==== SUPPLIED INFORMATION
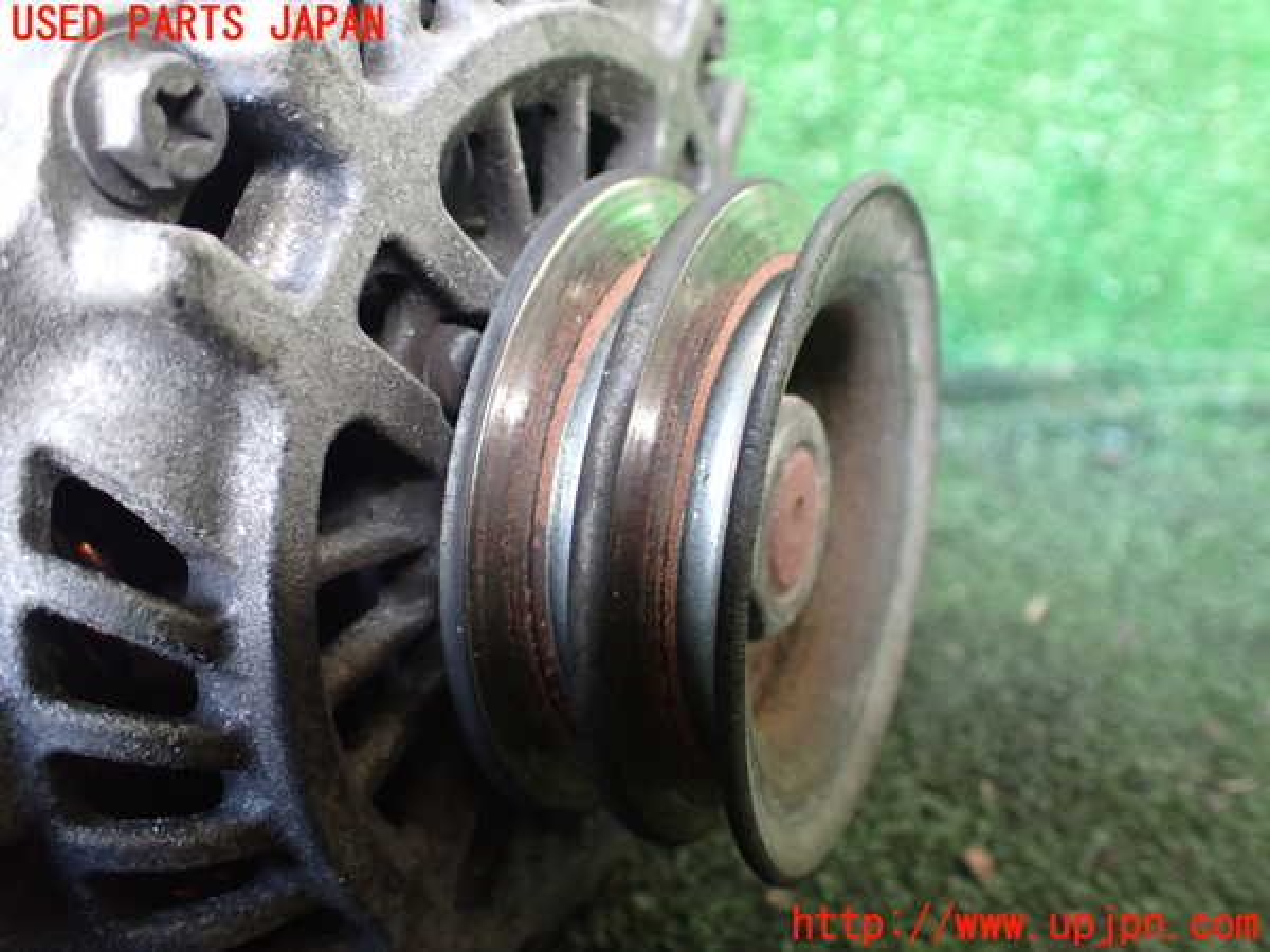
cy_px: 476
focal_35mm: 30
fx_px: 1101
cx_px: 635
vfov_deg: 46.8
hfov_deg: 60.0
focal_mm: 5.4
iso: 800
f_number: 2.3
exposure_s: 1/50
========
(WORK REQUIRED):
Only the pictures may be dropped when you copy the data above; everything else stays exact.

(RESPONSE TO THIS TASK):
cy_px: 476
focal_35mm: 30
fx_px: 1101
cx_px: 635
vfov_deg: 46.8
hfov_deg: 60.0
focal_mm: 5.4
iso: 800
f_number: 2.3
exposure_s: 1/50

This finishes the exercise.